Klar ist, dass solche Forderungen auch uns Tierärzte eines Tages „kalt erwischen“ können. Klar ist auch, dass die Human-Kollegin ein Managementproblem hatte.
Interessant ist aber, wie ein Arzt diesen Fall in der Ärztezeitung kommentierte, denn darin zeigt sich ein Umdenken der Menschen gegenüber uns Medizinern:

Der Arzt ist Dienstleistungserbringer, mehr nicht !!!  Auch wenn wir es verdrängen sind wir Ärzte in der Meinung des überwiegenden Teils der Bevölkerung reine medizinische Dienstleistungserbringer, die zu funktionieren haben.“

Diese Wahrnehmung kommt (nicht nur) aus dem teuren Ausland. Der Humankollege nennt da „300 $ für fünf Minuten augenärztliche Behandlung in New York wegen Konjunktivitis“ oder „fünf Minuten Hals-Nasen-Ohren-ärztliche Behandlung in einer türkischen Klinik mit Gehörgangsreinigung und Streifeneinlage für 800 €“ – also zunächst mal stolze Preise. Sowas schürt bei den „Kunden“ generell auch entsprechende Erwartungen. Dass der niedergelassene Facharzt hierzulande – so der Kollege – normalerweise irgendwo zwischen zehn und 30 € pro Kassenpatient und Quartal vergütet bekomme, geht unter.

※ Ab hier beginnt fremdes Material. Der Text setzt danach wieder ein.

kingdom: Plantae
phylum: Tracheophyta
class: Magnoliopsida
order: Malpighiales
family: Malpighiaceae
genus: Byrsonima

Spannend ist, dass der Vater – in diesem Fall ein Autohändler – für seinen Schaden nicht nur die „40 Minuten vergebliche Wartezeit“ zugrunde legt, sondern die komplette Zeit für seinen Aufwand inklusive Fahrtkosten ersetzt haben will. Das zeigt: Zumindest einige Patienten wissen durchaus, das zu einer „Präsenzleistung“ und deren Preis noch weiterer vor/nachgelagerter Aufwand und Kosten gehören.

Sollte der Mann – womöglich vor Gericht – Recht bekommen, wäre das vielleicht am Ende gar nicht mal so schlecht für beide Seiten: Patienten sollten Termine einhalten; Ärzte aber auch zeitnah die (ein)bestellte Leistung erbringen. Wenn da rechtliche Klarheit herrscht, würden beide Seiten vielleicht verbindlicher und verlässlicher handeln.